Repeat everything from the line containing "left elbow: (388, 595, 6)" down to the line containing "right wrist: (499, 370, -10)", including both of those lines, and leave the pictures out of your answer.

(Named joint coordinates)
──────────────────────────────

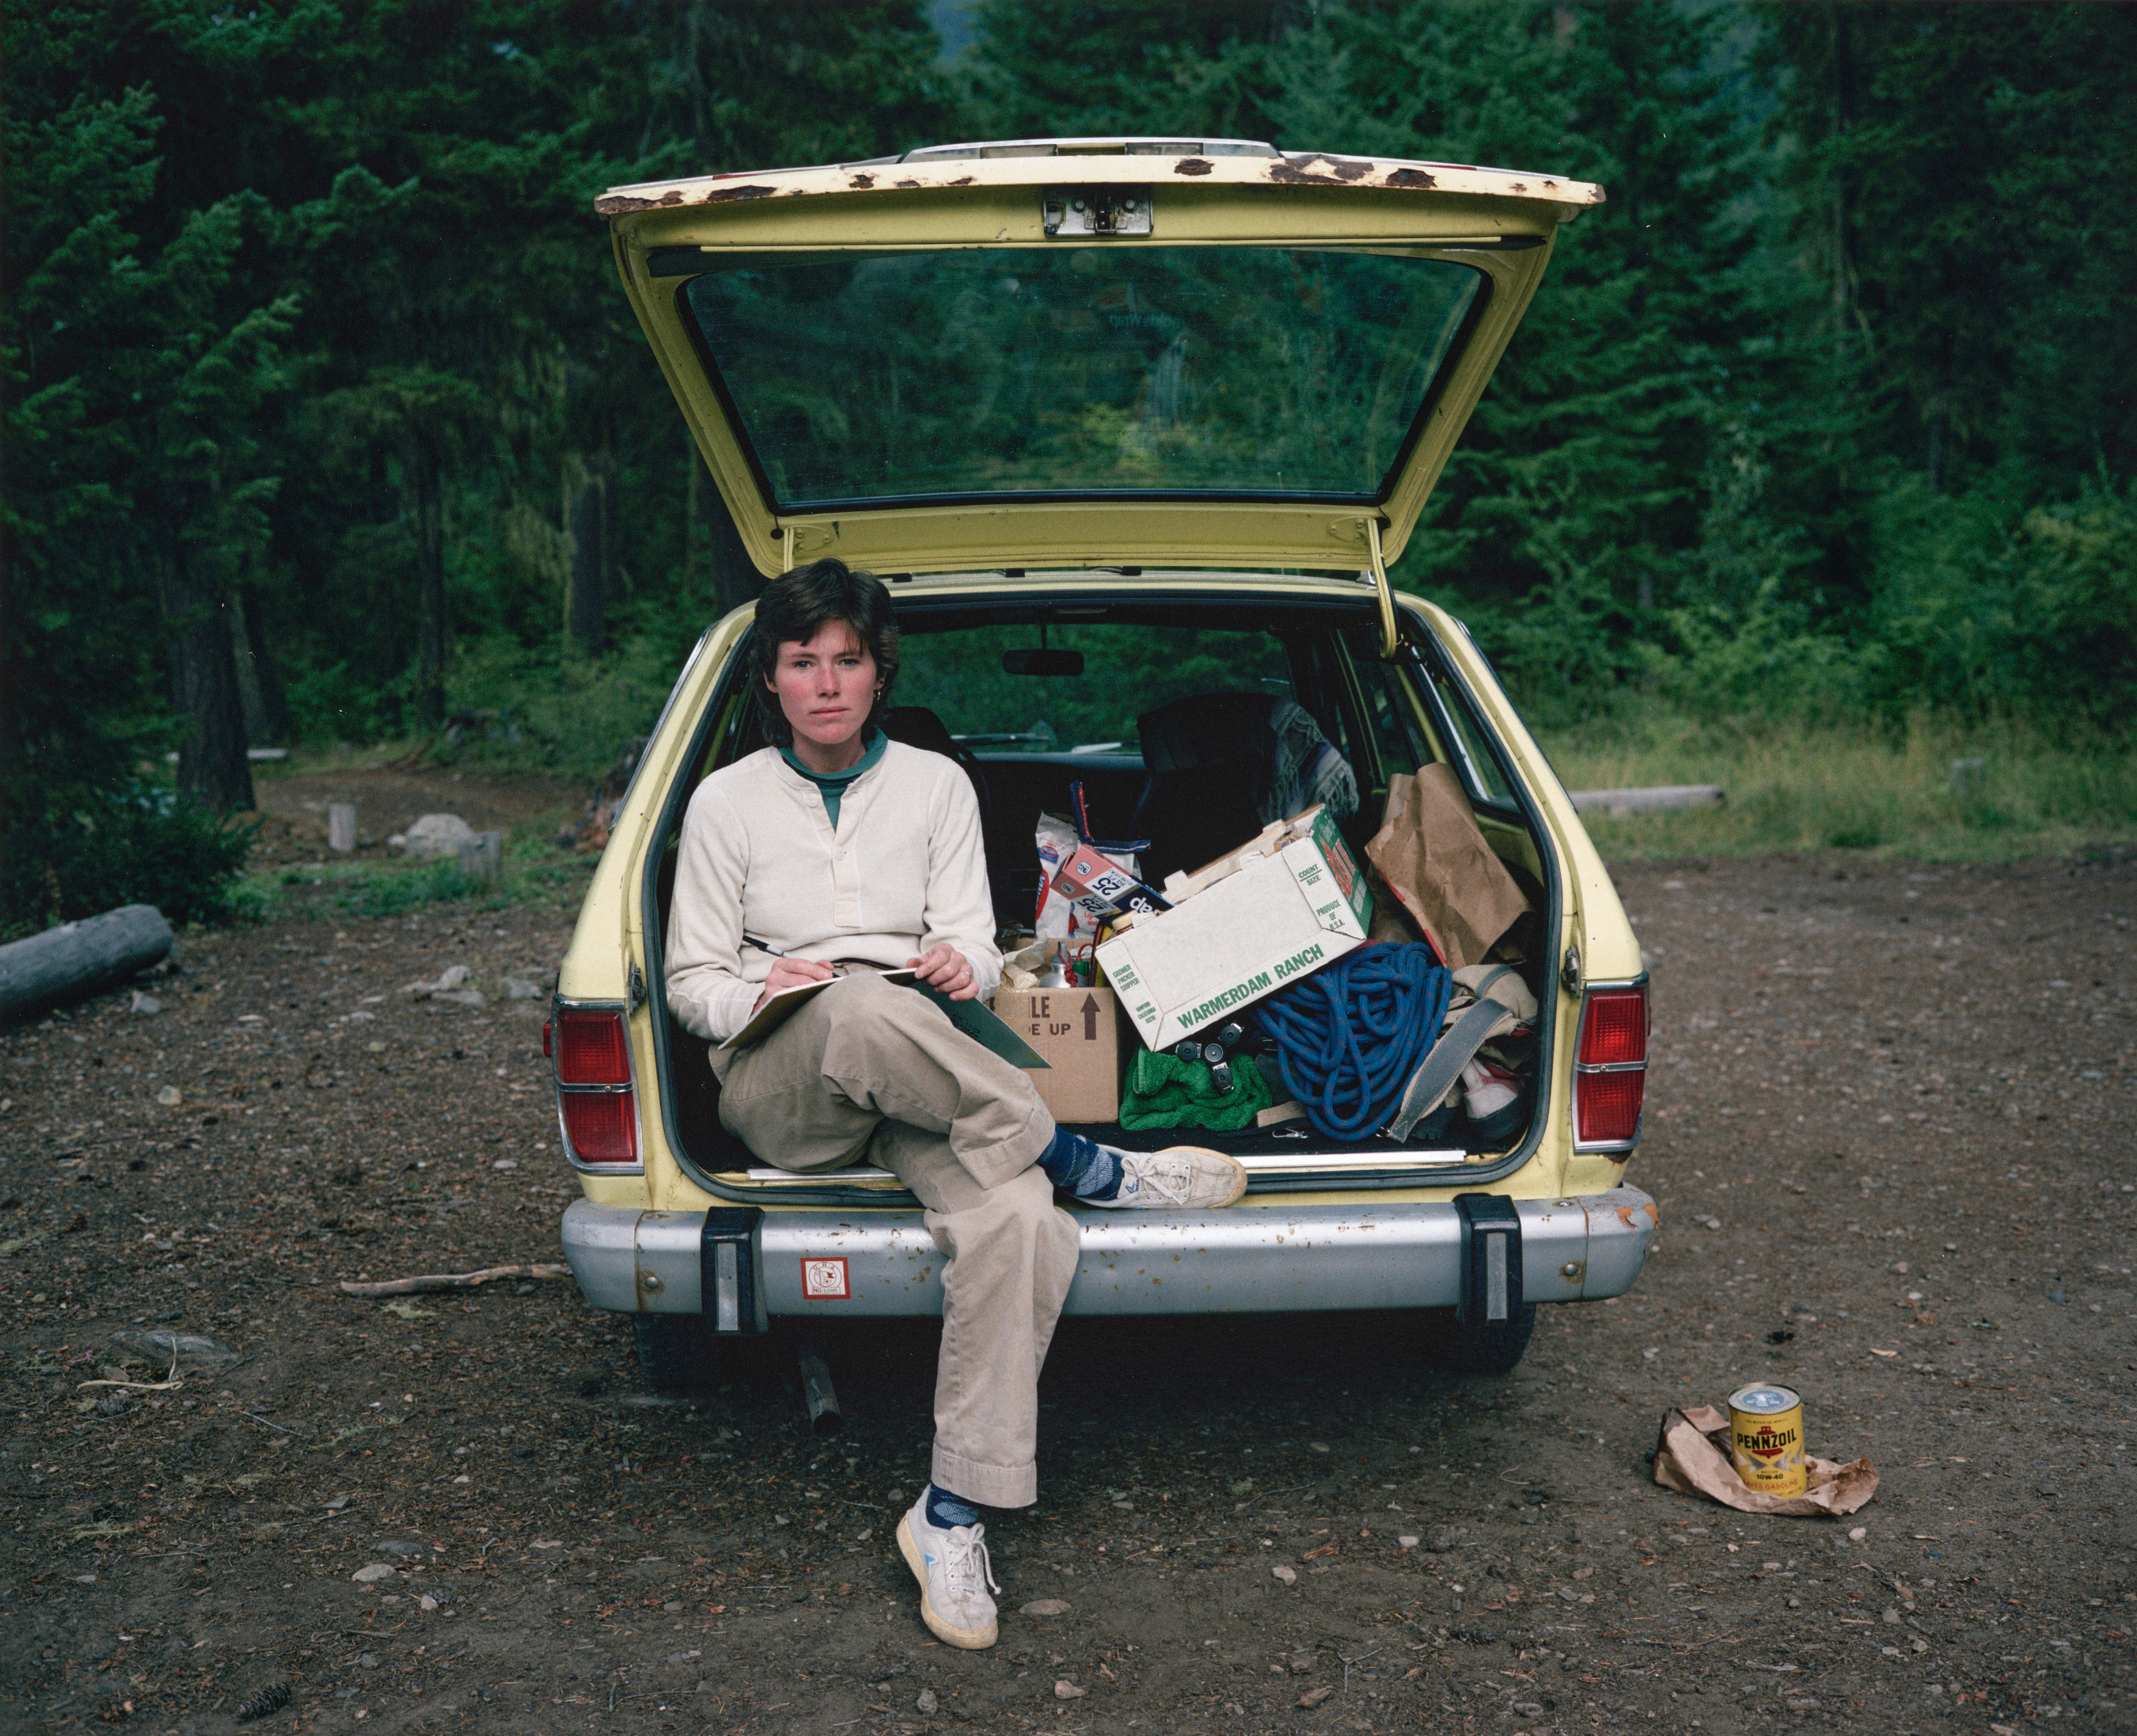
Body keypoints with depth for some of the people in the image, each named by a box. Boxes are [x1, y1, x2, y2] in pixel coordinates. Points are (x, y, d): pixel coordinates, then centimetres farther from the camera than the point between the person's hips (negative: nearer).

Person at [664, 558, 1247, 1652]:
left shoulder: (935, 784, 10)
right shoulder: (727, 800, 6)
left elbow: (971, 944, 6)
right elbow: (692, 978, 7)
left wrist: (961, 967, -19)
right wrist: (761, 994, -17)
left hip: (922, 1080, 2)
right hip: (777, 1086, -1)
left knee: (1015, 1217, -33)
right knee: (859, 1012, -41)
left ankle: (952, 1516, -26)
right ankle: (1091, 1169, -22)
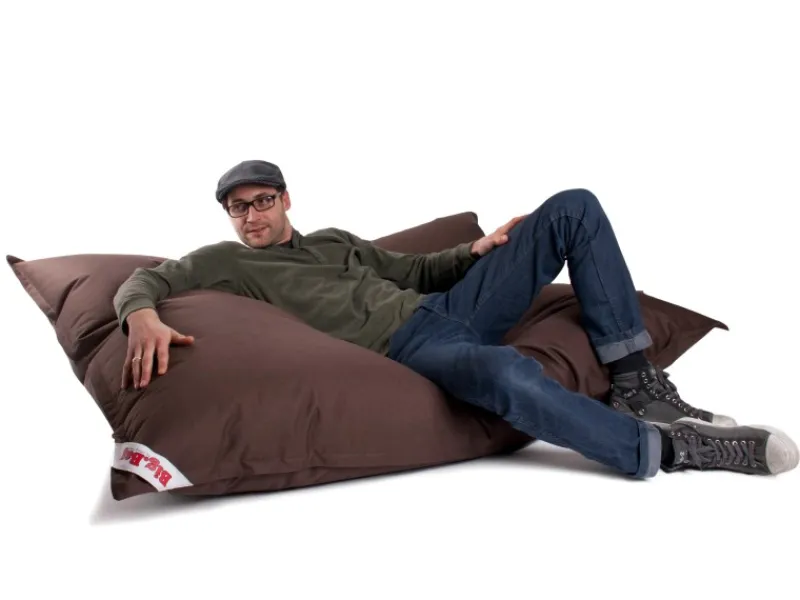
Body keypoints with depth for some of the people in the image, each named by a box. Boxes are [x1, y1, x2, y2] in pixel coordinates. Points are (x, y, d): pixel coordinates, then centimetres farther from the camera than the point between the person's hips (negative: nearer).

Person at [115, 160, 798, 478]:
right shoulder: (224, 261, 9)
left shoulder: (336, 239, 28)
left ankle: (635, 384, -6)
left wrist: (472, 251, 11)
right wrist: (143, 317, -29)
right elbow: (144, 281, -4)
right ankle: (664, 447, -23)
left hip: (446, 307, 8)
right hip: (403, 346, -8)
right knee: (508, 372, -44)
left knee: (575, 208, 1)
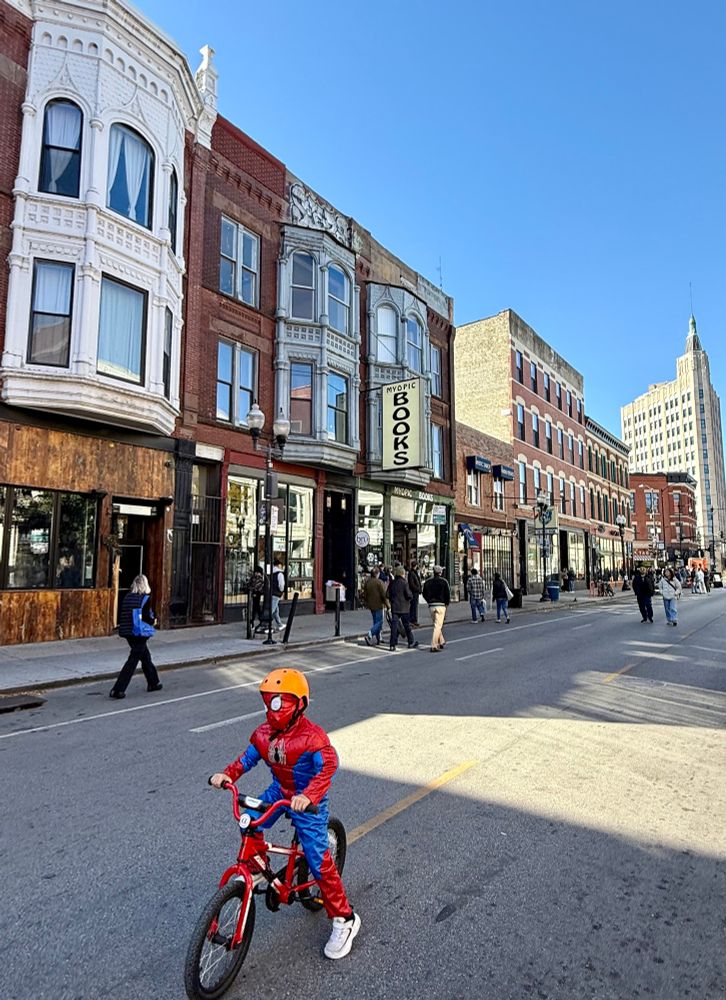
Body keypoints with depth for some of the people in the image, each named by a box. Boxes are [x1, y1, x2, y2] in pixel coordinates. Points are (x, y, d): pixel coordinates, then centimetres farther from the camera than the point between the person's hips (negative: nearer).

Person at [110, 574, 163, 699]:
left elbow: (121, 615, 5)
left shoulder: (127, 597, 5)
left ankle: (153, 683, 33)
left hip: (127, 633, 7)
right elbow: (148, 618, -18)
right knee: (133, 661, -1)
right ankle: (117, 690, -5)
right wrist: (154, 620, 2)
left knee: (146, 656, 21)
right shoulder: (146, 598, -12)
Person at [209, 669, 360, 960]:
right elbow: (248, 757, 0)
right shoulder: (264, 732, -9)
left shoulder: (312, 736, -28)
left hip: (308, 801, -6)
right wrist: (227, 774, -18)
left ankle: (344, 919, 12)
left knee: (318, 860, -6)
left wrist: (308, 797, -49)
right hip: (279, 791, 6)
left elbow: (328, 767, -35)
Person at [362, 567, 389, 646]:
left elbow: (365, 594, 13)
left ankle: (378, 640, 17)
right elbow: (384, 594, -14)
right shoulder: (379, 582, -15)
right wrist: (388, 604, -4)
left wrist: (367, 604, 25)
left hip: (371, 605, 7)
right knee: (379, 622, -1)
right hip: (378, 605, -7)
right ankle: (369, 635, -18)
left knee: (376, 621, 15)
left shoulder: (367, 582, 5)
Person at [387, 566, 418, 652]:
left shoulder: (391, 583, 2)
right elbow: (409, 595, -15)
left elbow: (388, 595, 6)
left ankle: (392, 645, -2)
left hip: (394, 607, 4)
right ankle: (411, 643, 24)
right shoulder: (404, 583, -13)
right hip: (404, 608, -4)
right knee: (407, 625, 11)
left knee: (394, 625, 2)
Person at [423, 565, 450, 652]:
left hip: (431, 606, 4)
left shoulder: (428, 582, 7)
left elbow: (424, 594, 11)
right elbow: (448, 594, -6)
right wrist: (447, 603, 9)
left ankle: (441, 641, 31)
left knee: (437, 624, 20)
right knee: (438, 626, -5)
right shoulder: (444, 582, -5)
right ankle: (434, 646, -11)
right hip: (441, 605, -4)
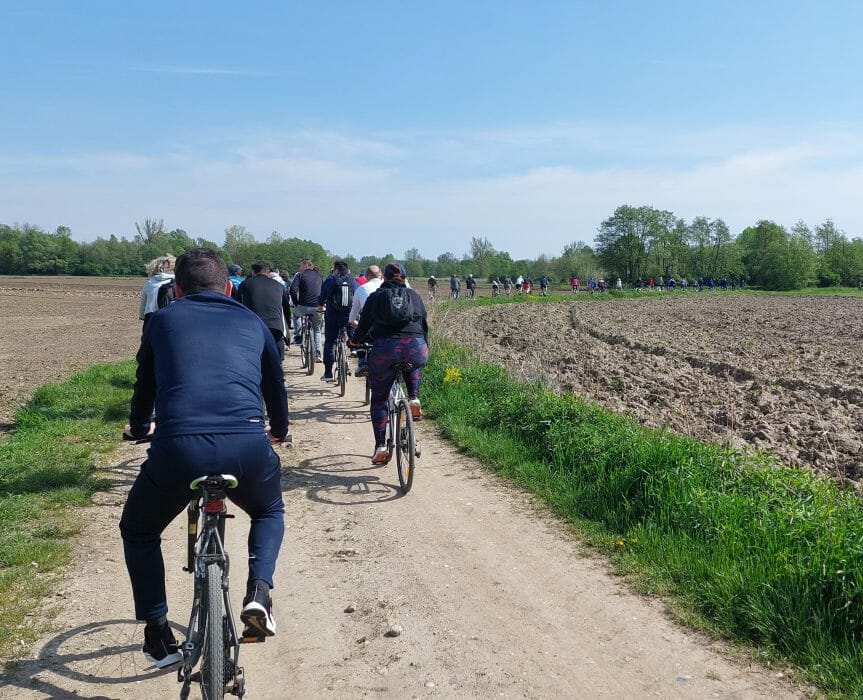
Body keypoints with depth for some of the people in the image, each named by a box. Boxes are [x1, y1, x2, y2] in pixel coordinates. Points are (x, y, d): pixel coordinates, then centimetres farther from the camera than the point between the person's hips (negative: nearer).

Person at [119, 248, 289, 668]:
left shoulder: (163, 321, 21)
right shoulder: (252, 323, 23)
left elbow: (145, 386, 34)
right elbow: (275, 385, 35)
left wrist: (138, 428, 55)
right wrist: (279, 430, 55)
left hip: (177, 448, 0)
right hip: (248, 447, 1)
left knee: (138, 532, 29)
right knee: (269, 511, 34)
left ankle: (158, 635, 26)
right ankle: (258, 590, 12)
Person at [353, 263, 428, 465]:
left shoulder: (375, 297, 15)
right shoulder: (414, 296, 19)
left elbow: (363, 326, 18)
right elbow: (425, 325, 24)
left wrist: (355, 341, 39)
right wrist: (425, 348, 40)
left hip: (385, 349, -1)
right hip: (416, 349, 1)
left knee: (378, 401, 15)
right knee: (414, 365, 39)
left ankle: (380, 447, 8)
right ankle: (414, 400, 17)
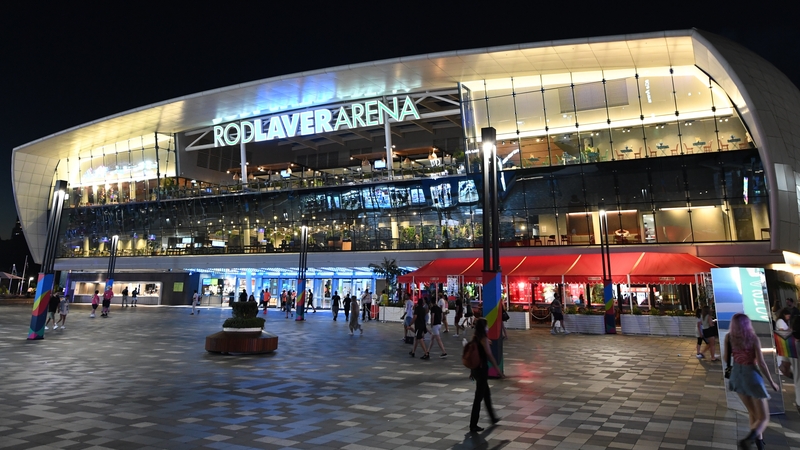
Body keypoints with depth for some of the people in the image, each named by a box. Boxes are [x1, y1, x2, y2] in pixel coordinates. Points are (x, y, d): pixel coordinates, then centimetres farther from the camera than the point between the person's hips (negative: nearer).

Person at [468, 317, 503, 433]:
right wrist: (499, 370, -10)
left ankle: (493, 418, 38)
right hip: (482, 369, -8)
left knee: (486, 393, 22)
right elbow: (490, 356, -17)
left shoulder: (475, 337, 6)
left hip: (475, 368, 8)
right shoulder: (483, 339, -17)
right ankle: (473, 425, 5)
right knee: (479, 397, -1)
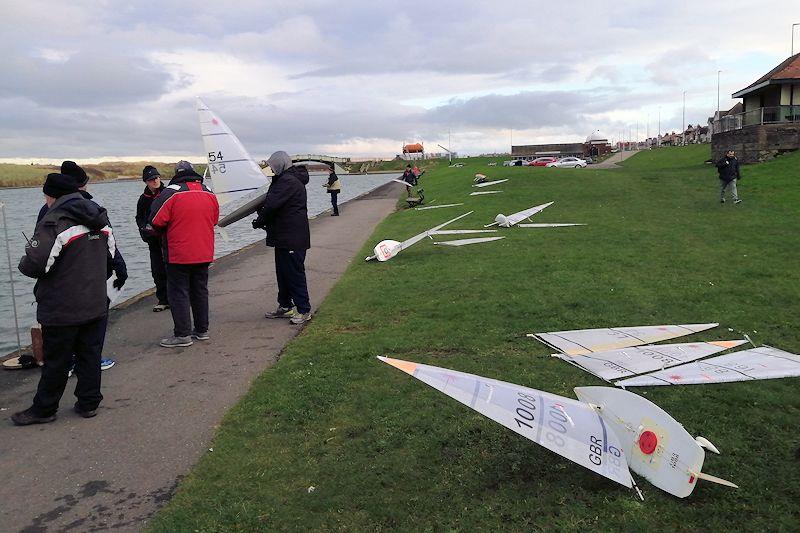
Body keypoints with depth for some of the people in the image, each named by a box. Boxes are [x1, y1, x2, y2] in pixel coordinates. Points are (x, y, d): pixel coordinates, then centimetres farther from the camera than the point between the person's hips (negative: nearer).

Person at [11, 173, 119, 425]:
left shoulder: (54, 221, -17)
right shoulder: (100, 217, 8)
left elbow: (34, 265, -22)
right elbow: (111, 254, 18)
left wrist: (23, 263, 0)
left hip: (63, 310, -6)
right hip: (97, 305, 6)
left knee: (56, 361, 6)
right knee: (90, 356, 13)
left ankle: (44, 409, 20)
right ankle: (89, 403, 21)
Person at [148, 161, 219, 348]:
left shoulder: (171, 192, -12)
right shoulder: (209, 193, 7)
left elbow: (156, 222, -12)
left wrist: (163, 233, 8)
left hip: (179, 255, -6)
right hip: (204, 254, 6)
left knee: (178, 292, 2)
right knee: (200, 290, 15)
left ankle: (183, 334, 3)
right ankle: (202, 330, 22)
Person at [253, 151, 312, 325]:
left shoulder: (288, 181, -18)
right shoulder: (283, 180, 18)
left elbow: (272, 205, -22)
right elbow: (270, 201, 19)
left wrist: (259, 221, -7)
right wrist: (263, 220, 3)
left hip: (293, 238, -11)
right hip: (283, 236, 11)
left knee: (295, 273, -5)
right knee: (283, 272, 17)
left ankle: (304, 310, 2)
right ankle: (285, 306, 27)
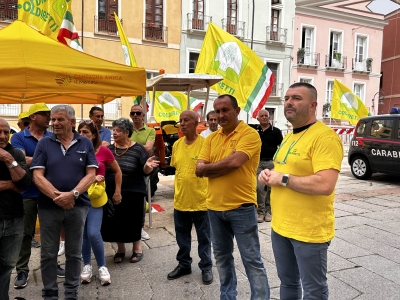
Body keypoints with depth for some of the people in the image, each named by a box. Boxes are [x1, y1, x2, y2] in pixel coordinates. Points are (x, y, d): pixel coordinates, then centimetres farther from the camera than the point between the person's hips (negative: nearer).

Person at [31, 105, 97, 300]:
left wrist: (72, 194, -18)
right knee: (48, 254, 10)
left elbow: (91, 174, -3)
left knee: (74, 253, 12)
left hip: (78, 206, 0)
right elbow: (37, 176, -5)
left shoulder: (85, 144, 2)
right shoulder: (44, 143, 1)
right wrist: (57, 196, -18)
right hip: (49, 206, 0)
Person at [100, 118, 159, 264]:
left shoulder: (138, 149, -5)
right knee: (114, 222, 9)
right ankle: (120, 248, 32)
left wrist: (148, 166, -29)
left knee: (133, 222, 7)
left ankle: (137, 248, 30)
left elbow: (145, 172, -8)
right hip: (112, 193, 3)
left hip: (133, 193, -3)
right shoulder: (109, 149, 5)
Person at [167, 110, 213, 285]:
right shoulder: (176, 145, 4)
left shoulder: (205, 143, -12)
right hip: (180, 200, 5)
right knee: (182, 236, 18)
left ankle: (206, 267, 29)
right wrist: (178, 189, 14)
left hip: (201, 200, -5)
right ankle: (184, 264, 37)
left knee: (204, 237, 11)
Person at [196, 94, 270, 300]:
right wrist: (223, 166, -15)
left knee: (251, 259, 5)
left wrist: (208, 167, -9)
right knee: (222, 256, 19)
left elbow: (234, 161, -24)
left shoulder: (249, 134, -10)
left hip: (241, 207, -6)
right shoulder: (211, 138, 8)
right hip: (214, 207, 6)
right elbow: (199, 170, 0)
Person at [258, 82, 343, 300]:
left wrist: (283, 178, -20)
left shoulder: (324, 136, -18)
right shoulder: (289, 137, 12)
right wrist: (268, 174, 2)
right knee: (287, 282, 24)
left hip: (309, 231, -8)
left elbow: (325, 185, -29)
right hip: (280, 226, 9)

──────────────────────────────

* _Answer for the task_
left elbow: (388, 595, 6)
left ankle: (392, 645, -2)
left hip: (394, 607, 4)
right ankle: (411, 643, 24)
right shoulder: (404, 583, -13)
right hip: (404, 608, -4)
right knee: (407, 625, 11)
left knee: (394, 625, 2)
Person at [423, 565, 450, 652]:
left hip: (431, 606, 4)
left shoulder: (428, 582, 7)
left elbow: (424, 594, 11)
right elbow: (448, 594, -6)
right wrist: (447, 603, 9)
left ankle: (441, 641, 31)
left knee: (437, 624, 20)
right knee: (438, 626, -5)
right shoulder: (444, 582, -5)
right ankle: (434, 646, -11)
right hip: (441, 605, -4)
Body keypoints with depth for some of the people in the image, each named by a box. Boxes are [x1, y1, x2, y2] in pixel coordinates. Points are (x, y, d): pixel coordinates, then centimetres farther from the camera than the point between the person's hips (negative: nearer).

Person at [119, 248, 289, 668]:
left shoulder: (163, 321, 21)
right shoulder: (252, 323, 23)
left elbow: (145, 386, 34)
right elbow: (275, 385, 35)
left wrist: (138, 428, 55)
right wrist: (279, 430, 55)
left hip: (177, 448, 0)
right hip: (248, 447, 1)
left knee: (138, 532, 29)
right knee: (269, 511, 34)
left ankle: (158, 635, 26)
right ankle: (258, 590, 12)
Person at [353, 263, 428, 465]:
left shoulder: (375, 297, 15)
right shoulder: (414, 296, 19)
left elbow: (363, 326, 18)
right elbow: (425, 325, 24)
left wrist: (355, 341, 39)
right wrist: (425, 348, 40)
left hip: (385, 349, -1)
right hip: (416, 349, 1)
left knee: (378, 401, 15)
right knee: (414, 365, 39)
left ankle: (380, 447, 8)
right ankle: (414, 400, 17)
Body keypoints with depth for some of the people in the image, each named by a box. Boxes are [x1, y1, x2, y2] in pixel coordinates. Points are (x, y, d): pixel coordinates, then centimetres farther from the camera than the point between the person's hips (negative: nearer).

Person at [468, 317, 503, 433]:
right wrist: (499, 370, -10)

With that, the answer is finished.